Der große FORMAT-Report: Neue Jobs für Österreich - Diese Firmen schaffen Arbeit!

Anheuern statt feuern! FORMAT präsentiert die Erfolgsstorys jener Firmen, die dafür sorgen, dass in Österreich trotz schwieriger Wirtschaftslage neue Jobs geschaffen werden.

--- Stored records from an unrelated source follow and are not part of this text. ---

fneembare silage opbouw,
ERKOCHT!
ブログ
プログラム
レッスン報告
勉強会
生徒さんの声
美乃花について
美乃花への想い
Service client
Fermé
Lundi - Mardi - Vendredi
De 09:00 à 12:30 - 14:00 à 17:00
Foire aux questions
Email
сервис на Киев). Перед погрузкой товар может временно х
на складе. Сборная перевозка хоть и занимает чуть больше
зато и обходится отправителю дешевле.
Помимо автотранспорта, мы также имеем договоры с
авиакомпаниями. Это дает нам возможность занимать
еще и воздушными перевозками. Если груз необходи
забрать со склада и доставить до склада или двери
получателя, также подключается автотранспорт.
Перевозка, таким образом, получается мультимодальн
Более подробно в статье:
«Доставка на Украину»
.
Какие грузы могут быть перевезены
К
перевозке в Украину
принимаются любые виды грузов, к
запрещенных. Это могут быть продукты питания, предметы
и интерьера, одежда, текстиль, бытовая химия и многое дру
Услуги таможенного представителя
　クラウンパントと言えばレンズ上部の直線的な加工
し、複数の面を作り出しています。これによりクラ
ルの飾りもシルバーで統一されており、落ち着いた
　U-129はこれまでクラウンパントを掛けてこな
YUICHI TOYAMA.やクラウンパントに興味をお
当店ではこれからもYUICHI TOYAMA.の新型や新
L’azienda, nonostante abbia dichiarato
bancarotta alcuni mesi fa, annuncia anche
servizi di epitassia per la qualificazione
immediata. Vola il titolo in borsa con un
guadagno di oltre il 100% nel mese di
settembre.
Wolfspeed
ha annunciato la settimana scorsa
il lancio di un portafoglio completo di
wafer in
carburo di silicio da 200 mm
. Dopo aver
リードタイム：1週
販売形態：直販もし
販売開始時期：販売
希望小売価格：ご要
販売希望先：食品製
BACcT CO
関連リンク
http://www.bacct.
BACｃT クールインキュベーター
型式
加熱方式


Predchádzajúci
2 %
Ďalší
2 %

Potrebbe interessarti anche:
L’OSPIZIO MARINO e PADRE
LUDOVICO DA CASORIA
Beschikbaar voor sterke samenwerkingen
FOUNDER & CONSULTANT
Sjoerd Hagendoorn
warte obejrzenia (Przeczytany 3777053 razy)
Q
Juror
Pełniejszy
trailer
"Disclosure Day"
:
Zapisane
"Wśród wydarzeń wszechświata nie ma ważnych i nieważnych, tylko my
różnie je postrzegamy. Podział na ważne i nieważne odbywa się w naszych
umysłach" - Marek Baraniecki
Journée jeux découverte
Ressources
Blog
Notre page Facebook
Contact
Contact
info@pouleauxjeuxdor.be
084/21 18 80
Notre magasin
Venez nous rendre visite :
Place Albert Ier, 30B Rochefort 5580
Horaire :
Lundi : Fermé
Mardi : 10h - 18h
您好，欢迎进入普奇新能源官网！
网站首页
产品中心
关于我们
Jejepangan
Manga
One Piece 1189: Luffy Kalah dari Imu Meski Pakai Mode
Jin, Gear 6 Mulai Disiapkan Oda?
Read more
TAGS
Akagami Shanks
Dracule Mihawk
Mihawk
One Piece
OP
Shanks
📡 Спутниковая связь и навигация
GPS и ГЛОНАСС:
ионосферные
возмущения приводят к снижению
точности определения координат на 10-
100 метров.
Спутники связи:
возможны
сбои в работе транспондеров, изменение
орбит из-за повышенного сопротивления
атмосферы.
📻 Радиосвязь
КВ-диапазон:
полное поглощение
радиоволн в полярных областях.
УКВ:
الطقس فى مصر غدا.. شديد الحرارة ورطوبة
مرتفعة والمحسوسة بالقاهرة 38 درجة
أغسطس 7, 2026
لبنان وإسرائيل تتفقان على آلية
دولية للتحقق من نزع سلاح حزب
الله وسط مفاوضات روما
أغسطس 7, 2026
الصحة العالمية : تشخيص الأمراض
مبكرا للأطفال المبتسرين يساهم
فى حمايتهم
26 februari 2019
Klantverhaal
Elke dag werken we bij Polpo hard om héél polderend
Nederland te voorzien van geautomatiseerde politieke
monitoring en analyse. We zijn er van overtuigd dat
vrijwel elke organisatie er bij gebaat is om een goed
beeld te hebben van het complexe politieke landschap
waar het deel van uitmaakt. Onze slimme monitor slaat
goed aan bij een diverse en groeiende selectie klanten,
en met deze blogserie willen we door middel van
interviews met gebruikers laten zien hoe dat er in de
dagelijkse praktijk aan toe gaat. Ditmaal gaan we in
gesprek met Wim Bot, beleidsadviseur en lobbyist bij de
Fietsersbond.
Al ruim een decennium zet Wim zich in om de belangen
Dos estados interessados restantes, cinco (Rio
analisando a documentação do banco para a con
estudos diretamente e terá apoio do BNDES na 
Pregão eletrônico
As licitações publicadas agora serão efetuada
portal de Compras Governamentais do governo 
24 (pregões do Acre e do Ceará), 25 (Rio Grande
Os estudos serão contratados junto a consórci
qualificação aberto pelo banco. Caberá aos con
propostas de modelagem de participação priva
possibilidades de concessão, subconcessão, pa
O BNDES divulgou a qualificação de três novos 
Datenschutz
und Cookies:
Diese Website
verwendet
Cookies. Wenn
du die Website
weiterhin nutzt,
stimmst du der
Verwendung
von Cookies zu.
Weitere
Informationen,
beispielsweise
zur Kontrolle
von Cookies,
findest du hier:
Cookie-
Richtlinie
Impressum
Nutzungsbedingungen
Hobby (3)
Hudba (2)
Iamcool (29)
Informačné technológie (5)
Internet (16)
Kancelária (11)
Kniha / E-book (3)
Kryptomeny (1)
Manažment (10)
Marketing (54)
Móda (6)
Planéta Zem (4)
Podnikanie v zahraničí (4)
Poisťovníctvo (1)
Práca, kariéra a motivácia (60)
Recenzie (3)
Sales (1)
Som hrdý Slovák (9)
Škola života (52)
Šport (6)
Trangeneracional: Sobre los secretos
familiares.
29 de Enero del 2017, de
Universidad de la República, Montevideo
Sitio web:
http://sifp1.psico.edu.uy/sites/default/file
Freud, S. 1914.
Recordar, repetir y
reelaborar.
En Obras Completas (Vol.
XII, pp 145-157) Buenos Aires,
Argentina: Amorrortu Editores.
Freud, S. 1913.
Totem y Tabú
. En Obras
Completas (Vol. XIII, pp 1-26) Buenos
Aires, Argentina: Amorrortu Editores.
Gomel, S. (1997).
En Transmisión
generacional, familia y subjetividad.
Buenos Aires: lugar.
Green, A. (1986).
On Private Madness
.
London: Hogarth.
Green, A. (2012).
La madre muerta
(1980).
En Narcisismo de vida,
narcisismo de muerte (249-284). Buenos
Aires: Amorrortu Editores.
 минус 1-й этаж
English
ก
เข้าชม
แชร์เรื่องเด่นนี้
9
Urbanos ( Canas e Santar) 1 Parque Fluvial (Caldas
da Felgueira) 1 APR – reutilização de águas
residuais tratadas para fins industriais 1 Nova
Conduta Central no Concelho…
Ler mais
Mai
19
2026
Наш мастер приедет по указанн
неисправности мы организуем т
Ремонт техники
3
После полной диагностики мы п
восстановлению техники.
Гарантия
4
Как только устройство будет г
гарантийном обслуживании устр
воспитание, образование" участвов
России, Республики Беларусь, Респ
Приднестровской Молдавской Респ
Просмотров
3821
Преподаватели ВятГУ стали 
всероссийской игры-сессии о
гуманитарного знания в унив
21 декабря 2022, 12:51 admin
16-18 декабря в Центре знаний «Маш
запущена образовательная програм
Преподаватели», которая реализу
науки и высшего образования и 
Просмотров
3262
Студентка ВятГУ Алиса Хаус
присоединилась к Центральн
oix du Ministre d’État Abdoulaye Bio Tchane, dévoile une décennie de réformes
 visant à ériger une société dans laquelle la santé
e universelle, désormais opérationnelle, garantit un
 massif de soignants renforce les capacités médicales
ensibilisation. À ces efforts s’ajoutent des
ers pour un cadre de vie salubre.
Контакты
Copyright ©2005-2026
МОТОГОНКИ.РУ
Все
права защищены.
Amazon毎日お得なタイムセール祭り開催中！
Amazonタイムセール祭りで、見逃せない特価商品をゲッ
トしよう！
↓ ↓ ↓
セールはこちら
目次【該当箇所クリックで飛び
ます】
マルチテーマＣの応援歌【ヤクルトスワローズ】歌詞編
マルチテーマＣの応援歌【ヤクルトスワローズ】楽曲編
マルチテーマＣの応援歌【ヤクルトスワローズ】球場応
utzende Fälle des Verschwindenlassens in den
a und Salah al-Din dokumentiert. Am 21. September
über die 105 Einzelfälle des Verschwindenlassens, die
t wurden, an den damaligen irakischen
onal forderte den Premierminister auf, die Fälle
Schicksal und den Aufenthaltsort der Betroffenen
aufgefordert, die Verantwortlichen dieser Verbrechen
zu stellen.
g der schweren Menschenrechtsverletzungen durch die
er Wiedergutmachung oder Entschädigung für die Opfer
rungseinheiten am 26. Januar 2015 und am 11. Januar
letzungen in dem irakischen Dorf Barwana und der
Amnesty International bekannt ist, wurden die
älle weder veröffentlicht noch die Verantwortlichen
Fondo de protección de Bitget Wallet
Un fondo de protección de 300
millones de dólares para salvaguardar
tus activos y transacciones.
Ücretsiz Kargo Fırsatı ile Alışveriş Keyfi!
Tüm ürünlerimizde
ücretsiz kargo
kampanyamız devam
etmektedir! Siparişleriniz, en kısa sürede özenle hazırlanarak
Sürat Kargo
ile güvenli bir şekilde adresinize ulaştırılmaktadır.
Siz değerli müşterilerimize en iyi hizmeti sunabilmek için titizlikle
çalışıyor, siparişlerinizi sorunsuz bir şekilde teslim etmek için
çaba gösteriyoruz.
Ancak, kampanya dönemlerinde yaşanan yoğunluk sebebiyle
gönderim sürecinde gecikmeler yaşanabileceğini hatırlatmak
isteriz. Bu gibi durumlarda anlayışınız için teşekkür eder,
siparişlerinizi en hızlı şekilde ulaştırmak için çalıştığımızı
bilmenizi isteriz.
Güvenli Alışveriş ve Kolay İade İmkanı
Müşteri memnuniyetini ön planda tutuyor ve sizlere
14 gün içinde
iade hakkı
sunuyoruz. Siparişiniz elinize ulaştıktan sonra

Eine tolle Chance für alle, die im Job schon immer hoch hinaus wollten: Die Firma Industrial Alpinists sucht schwindelfreie Handwerker wie Maurer, Zimmerleute oder Spengler, die an Sicherungsseilen hängend Höhenarbeiten an Hochhausfassaden, Türmen, Masten und anderen exponierten Orten ausführen. Mit Unterstützung des AMS werden sie in einem einjährigen Programm zur spezialisierten „Höhenfachkraft“ ausgebildet. Ein Berufsbild mit exzellenten Zukunftsaussichten, ist Firmenchef Johannes Lux überzeugt: „Wir erwarten hohe Zuwachsraten, denn bevor andere ihr Gerüst aufgestellt haben, sind wir mit der Arbeit fertig. In Deutschland gibt es in dieser Branche schon 3.000 Arbeitsplätze, in Österreich erst einige wenige.“ Sein Team von derzeit 14 Höhenspezialisten will er daher in den nächsten drei Jahren jedenfalls verdoppeln. Lux und andere dynamische Unternehmer sorgen mit cleveren Geschäftsideen und innovativen Produkten dafür, dass die Zahl der Beschäftigten in Österreich trotz schwacher Konjunktur laufend steigt.

„Der Mittelstand und Firmengründer sorgen für neue Jobs“, sagt Wirtschafts- und Arbeitsminister Martin Bartenstein. Dennoch gibt es am Arbeitsmarkt ein massives Problem: Obwohl die Zahl der Arbeitsplätze heuer auf einen Höchststand von mehr als 3,1 Millionen steigt, klettert auch die Arbeitslosigkeit mit mehr als 250.000 Jobsuchenden auf ein neues Rekordniveau. Für die zunehmende Jobnachfrage sind mehrere Faktoren verantwortlich: Die Erwerbsquote der Frauen steigt deutlich an, aus dem wirtschaftlich schwächelnden Deutschland drängen immer mehr Arbeitsuchende nach Österreich, und nicht zuletzt sorgt die Pensionsreform dafür, dass ältere Arbeitnehmer länger im Berufsleben bleiben müssen. FORMAT präsentiert in diesem Job-Report 40 Firmen, die dafür sorgen, dass Österreich trotz des Andrangs auf den Arbeitsmarkt im europäischen Vergleich eine der niedrigsten Arbeitslosenraten aufweist.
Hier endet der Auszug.